Britain’s poorest hit by £2.5bn ‘stealth tax’

Posted on December 27, 2011


Tax cuts for low and middle-income families in April will be dwarfed by hidden reductions in tax credits, according to a study for The Independent.

The analysis found that the £1bn of tax cuts in April will be outweighed by reductions of more than £2.5bn in the complex tax-credit scheme.

Most of the cuts to credits, which top up the wages of low-income families in work, will take effect from April and could catch families unaware.

The Government’s flagship policy of raising income-tax thresholds has been trumpeted by the Liberal Democrats as their main achievement since the Coalition was formed last year – and a major boost for the low-paid.

But the Resolution Foundation think tank, which undertook the study, questions the fairness of the changes.

George Osborne, the Chancellor, increased the personal tax allowance from £6,475 last year to £7,475 in the current financial year, and it will rise to £8,105 in April.
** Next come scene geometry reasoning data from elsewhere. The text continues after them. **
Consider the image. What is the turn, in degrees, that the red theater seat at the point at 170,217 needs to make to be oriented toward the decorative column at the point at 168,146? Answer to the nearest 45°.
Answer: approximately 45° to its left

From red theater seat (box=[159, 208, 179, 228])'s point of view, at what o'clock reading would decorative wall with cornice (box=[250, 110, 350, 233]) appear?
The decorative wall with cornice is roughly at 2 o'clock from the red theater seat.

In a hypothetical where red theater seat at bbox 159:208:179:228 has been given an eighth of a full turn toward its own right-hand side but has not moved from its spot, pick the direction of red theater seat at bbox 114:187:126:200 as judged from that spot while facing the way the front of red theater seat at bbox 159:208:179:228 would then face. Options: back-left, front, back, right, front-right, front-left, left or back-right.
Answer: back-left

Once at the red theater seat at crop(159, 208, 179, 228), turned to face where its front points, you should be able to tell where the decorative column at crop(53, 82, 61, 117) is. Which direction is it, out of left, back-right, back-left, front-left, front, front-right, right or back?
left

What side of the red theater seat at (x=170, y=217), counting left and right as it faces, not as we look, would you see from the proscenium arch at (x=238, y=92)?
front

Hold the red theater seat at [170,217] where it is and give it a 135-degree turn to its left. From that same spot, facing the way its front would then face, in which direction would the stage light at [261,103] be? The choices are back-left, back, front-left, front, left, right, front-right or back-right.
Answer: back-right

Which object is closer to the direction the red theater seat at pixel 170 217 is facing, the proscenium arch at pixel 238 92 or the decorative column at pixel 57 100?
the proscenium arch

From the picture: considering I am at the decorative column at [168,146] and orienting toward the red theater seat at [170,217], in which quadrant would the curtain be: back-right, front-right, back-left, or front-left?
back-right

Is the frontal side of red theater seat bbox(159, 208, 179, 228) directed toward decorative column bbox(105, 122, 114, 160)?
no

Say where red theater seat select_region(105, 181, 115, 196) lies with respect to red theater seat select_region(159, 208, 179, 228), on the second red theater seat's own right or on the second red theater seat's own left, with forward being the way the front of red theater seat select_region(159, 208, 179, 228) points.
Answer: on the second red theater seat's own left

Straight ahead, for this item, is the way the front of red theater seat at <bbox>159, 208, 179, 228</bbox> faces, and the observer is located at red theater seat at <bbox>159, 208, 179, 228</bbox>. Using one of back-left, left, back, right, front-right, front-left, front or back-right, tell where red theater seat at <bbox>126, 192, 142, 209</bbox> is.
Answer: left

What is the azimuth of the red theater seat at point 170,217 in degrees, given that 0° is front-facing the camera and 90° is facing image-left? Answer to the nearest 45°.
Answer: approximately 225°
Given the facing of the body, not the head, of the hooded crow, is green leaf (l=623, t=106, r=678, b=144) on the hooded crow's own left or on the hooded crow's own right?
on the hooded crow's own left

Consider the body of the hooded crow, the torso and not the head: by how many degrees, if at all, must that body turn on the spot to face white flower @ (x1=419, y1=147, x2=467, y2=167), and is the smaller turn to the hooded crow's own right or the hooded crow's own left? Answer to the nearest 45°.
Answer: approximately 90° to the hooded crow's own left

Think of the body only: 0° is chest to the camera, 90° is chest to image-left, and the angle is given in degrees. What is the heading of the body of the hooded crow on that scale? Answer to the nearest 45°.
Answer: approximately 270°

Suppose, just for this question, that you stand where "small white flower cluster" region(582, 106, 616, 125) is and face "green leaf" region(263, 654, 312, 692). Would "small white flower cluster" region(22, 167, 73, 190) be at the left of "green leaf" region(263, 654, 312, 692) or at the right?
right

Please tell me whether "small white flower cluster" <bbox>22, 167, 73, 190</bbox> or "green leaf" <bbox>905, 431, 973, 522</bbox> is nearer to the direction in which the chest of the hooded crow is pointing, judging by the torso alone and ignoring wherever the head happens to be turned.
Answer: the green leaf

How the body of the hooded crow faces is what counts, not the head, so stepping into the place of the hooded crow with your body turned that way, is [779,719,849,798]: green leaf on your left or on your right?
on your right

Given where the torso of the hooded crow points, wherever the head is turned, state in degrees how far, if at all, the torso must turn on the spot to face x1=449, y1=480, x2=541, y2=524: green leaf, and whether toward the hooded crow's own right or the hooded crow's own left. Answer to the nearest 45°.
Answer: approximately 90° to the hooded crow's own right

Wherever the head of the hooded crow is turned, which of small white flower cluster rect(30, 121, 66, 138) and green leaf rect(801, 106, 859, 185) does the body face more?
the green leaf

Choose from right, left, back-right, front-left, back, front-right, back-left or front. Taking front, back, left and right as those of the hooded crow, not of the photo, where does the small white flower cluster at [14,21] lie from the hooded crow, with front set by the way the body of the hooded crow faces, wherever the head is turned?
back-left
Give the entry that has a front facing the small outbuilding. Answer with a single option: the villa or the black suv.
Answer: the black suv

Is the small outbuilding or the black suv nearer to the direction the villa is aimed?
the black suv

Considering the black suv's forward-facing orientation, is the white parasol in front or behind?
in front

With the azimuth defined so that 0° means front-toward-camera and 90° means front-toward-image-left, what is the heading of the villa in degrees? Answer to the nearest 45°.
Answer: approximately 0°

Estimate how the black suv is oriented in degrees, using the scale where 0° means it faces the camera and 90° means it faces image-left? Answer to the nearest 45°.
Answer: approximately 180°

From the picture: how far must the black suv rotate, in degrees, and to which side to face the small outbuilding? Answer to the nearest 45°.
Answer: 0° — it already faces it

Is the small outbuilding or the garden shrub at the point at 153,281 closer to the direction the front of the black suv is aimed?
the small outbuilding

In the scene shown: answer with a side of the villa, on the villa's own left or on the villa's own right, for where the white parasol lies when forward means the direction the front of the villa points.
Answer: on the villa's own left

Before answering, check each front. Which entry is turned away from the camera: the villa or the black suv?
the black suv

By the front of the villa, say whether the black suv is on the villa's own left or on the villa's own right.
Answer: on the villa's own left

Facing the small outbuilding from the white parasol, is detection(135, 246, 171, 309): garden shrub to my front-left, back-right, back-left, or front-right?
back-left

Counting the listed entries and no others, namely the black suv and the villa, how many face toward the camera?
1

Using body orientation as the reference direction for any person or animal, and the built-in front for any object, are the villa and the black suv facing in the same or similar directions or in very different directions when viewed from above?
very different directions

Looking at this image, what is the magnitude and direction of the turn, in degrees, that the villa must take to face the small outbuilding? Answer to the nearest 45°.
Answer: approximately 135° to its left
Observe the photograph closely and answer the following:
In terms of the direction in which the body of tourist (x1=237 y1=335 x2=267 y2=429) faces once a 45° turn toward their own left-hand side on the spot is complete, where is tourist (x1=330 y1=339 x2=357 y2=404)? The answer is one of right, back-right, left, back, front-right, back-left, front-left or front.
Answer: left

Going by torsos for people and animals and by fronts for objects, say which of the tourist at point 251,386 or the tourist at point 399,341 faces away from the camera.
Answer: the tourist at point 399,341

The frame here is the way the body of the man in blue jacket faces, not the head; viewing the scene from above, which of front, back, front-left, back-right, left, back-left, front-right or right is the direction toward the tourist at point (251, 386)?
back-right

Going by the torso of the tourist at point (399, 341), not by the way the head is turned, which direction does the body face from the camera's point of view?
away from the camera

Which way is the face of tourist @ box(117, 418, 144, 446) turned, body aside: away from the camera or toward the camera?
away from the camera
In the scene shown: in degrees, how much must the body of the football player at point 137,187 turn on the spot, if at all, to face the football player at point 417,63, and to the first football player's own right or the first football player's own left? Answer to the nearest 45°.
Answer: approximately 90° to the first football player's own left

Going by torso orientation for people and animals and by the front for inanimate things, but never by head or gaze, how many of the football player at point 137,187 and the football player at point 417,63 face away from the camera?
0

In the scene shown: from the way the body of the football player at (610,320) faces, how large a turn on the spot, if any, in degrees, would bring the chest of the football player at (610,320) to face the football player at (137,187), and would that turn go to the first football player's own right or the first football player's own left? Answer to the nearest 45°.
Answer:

Nick Clegg hopes it will reach £10,000 by the next election to fulfil a key pledge in last year’s Liberal Democrat manifesto.

But basic-rate taxpayers will gain by a “very small” £41-a-year after the April rise in tax thresholds, according to the think tank – which describes it as “a relatively inefficient way of targeting the low to middle-income group because those on higher incomes also benefit”. Most higher-rate taxpayers will also gain £41 a year – although not those on more than £100,000 a year.